» SOURCE MATERIAL:
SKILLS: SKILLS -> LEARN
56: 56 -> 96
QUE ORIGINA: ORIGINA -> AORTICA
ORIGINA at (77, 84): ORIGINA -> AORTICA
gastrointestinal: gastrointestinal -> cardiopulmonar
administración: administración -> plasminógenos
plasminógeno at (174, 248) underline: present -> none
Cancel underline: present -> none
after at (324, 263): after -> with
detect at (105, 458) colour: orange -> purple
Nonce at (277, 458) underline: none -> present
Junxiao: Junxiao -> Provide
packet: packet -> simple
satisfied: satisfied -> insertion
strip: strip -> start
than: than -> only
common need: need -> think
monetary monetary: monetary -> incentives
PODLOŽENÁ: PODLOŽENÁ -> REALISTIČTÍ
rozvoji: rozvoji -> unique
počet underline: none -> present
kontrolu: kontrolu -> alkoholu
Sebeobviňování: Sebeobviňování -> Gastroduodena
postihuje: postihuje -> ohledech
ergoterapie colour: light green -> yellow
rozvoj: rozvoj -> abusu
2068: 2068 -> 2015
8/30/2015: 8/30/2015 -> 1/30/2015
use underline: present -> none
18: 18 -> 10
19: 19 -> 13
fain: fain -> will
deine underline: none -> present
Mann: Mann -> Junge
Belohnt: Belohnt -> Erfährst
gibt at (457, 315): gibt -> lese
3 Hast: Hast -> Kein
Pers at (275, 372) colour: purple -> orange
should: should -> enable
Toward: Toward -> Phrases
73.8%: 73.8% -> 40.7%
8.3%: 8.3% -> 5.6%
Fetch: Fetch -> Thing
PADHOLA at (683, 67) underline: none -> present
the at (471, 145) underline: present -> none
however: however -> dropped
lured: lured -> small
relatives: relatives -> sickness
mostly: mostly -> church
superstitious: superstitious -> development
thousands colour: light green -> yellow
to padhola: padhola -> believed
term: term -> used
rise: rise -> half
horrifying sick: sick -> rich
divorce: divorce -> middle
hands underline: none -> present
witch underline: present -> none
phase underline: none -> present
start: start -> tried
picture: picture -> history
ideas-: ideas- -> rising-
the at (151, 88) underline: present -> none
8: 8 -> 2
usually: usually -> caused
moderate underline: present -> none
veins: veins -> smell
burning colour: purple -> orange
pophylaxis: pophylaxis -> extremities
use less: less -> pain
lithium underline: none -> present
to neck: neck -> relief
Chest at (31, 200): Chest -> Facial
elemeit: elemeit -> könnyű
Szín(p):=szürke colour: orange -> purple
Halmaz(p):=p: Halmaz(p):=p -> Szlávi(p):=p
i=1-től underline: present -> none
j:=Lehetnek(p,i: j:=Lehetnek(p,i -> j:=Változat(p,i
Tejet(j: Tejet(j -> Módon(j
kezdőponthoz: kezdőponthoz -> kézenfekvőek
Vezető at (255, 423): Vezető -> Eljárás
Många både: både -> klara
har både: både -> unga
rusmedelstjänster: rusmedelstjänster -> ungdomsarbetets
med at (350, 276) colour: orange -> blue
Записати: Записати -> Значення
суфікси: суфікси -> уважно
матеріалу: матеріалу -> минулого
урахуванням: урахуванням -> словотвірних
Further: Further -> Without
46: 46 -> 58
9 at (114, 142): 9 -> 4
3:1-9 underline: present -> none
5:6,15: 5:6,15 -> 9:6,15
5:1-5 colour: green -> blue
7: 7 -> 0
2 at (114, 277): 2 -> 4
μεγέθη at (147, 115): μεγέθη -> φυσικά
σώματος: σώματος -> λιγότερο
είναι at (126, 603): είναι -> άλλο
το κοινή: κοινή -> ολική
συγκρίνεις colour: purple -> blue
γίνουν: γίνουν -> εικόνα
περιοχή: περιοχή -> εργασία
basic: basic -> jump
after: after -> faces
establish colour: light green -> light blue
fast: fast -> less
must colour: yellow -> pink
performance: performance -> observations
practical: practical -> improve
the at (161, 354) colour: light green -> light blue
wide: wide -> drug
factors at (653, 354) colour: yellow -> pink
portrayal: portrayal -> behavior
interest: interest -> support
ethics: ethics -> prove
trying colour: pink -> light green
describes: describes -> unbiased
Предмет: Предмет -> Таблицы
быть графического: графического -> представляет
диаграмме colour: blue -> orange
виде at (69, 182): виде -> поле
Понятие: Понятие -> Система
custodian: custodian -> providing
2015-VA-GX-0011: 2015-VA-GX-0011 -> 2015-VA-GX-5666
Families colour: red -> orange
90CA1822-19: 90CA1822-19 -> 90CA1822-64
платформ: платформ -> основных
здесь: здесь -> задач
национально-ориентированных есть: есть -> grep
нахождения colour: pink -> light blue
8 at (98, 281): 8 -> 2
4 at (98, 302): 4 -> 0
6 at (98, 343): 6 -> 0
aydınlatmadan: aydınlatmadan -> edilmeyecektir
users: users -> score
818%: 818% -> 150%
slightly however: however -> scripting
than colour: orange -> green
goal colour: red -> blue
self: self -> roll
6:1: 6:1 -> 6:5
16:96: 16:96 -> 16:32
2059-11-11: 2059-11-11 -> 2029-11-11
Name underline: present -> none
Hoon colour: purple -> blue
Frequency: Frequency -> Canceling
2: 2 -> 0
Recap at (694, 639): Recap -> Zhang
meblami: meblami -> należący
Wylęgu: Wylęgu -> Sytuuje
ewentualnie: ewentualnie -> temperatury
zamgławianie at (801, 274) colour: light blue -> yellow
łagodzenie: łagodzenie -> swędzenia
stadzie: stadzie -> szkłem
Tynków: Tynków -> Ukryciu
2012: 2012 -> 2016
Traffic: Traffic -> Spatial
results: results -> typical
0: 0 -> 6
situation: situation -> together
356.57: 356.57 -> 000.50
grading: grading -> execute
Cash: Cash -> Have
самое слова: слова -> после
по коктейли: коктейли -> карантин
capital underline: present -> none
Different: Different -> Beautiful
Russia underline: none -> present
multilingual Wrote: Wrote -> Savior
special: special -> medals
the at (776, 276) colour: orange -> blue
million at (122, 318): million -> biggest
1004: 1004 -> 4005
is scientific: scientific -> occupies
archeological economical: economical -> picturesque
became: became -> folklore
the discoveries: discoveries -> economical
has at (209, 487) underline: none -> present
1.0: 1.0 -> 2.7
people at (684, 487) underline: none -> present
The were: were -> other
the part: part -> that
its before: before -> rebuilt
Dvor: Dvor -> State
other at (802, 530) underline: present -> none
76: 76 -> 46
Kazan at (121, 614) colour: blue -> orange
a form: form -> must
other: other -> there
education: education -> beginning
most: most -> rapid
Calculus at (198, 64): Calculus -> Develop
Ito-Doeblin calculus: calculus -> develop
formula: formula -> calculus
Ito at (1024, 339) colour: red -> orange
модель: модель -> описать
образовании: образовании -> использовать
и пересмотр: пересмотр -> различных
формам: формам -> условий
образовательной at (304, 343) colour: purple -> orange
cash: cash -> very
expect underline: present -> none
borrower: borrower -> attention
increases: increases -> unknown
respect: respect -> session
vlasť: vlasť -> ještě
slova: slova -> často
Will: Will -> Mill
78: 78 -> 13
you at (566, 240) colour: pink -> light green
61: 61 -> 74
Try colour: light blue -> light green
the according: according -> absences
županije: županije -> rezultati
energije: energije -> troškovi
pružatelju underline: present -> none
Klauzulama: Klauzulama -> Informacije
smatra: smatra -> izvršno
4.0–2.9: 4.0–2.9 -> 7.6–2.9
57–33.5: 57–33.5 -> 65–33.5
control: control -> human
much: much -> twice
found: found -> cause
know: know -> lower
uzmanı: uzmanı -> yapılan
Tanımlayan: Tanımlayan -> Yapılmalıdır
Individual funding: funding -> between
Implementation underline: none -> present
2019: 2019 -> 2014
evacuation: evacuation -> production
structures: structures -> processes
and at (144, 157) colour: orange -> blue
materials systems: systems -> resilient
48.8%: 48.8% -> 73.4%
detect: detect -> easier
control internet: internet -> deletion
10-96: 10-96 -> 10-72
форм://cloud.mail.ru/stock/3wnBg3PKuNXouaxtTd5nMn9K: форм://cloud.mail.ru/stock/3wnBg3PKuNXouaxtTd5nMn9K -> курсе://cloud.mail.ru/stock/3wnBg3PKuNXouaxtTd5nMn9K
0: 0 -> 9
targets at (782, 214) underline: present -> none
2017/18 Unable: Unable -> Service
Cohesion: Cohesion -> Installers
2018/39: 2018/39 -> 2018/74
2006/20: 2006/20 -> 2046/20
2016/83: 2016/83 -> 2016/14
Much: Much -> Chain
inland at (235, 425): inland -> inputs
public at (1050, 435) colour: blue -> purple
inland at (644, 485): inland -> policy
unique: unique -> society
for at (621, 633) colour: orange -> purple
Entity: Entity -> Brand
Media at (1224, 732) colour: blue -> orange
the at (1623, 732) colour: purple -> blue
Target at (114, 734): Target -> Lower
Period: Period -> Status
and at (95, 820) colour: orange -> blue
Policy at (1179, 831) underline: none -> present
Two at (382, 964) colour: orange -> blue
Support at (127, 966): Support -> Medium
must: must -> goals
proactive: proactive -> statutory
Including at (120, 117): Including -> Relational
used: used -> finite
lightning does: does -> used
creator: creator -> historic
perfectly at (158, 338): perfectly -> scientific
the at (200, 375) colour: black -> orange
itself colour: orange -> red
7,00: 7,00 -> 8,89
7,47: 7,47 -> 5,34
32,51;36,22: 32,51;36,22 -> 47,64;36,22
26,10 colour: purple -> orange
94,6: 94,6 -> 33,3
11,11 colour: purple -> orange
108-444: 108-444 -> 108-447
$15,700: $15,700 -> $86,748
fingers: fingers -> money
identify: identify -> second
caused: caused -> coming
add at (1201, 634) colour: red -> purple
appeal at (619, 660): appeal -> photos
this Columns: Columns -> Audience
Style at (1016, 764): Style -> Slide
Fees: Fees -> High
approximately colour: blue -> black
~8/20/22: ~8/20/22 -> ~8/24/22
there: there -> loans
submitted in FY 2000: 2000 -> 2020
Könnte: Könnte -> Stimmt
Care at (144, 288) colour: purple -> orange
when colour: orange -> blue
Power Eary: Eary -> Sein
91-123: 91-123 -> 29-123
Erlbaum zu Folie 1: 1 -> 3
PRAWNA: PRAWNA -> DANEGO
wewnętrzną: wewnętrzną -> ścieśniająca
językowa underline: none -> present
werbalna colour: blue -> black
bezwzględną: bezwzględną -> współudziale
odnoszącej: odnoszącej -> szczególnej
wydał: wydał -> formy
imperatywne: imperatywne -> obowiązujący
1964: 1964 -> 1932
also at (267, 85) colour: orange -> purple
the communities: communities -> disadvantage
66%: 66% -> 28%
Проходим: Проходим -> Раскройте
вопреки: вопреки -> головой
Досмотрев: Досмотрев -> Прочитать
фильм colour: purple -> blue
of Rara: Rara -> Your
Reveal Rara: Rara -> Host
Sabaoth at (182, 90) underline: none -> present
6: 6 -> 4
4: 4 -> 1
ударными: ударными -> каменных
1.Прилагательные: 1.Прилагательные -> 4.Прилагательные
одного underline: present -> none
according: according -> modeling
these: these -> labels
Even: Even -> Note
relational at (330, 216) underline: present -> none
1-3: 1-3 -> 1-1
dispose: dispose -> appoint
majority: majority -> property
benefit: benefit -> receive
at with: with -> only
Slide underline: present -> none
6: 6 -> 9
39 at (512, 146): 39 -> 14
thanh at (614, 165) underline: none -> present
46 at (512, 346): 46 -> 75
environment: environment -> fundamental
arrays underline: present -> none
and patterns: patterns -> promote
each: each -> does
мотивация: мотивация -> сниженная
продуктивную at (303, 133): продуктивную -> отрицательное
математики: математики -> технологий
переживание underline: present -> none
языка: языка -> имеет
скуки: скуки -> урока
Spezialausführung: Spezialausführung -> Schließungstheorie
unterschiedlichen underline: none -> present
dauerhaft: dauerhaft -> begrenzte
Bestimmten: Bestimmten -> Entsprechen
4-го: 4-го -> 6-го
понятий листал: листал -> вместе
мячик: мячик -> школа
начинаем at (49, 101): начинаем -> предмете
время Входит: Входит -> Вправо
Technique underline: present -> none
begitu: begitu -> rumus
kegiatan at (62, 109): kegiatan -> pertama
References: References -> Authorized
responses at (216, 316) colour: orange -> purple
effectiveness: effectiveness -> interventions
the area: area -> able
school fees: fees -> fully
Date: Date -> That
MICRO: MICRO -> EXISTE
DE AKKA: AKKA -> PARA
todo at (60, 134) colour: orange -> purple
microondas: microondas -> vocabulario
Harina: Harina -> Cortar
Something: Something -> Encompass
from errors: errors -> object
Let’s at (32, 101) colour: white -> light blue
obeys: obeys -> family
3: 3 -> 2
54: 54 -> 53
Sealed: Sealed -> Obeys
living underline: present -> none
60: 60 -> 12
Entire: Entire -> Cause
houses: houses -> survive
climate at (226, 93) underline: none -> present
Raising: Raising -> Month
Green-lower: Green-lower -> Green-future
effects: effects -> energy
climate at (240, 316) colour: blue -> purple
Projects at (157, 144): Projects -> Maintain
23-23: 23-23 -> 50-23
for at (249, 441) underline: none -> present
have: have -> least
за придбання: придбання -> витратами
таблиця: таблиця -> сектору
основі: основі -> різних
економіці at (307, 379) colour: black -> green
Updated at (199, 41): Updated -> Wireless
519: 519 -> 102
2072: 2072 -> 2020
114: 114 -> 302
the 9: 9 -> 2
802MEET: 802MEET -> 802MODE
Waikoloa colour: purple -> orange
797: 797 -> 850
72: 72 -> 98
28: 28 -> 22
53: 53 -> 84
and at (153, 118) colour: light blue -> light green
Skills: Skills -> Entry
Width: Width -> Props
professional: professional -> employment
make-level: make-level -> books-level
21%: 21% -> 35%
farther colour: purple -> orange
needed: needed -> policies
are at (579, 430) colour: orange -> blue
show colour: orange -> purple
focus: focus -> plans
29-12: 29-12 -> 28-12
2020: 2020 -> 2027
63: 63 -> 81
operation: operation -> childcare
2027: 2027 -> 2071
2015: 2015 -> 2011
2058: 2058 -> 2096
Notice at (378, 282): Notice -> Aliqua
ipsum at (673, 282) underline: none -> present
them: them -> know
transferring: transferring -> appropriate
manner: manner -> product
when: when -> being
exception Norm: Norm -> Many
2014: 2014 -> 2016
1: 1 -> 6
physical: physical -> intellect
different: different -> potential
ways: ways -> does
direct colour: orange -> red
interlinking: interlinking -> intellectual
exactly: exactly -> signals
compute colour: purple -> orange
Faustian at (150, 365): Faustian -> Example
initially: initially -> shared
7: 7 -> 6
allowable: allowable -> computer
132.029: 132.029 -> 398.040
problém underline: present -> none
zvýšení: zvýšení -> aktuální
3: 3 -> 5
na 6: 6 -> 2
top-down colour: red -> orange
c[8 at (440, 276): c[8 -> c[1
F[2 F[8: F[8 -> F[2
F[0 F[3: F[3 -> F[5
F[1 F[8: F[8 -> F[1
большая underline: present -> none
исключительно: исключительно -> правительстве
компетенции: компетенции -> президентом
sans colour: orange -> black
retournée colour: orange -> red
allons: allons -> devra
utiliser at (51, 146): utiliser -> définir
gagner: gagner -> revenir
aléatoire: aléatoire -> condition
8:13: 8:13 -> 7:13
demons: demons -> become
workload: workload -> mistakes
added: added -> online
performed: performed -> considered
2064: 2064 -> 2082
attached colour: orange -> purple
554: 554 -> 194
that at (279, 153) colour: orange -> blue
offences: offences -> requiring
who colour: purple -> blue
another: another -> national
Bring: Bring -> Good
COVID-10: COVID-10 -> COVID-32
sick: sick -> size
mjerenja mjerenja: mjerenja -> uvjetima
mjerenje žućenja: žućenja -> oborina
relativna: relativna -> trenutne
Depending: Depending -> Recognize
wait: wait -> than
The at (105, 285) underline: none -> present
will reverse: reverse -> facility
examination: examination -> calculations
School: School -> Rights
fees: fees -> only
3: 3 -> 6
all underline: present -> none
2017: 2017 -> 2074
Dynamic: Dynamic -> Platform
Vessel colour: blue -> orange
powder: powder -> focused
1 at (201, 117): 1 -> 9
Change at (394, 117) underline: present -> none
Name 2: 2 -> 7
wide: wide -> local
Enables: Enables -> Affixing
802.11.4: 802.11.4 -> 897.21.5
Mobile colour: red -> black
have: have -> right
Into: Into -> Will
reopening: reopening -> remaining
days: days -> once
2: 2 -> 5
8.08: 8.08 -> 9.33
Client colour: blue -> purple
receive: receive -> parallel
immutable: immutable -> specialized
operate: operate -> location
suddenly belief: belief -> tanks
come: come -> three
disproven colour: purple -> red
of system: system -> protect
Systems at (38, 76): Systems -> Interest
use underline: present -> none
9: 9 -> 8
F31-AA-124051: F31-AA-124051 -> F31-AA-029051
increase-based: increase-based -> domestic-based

» WHAT TO WORK ON:
Please edit the data above, from its first line through the line containing "19: 19 -> 13", so that "underline" becomes "underscore" everywhere in that part, with nothing else changed, and give back only those lines.

» REPLY:
SKILLS: SKILLS -> LEARN
56: 56 -> 96
QUE ORIGINA: ORIGINA -> AORTICA
ORIGINA at (77, 84): ORIGINA -> AORTICA
gastrointestinal: gastrointestinal -> cardiopulmonar
administración: administración -> plasminógenos
plasminógeno at (174, 248) underscore: present -> none
Cancel underscore: present -> none
after at (324, 263): after -> with
detect at (105, 458) colour: orange -> purple
Nonce at (277, 458) underscore: none -> present
Junxiao: Junxiao -> Provide
packet: packet -> simple
satisfied: satisfied -> insertion
strip: strip -> start
than: than -> only
common need: need -> think
monetary monetary: monetary -> incentives
PODLOŽENÁ: PODLOŽENÁ -> REALISTIČTÍ
rozvoji: rozvoji -> unique
počet underscore: none -> present
kontrolu: kontrolu -> alkoholu
Sebeobviňování: Sebeobviňování -> Gastroduodena
postihuje: postihuje -> ohledech
ergoterapie colour: light green -> yellow
rozvoj: rozvoj -> abusu
2068: 2068 -> 2015
8/30/2015: 8/30/2015 -> 1/30/2015
use underscore: present -> none
18: 18 -> 10
19: 19 -> 13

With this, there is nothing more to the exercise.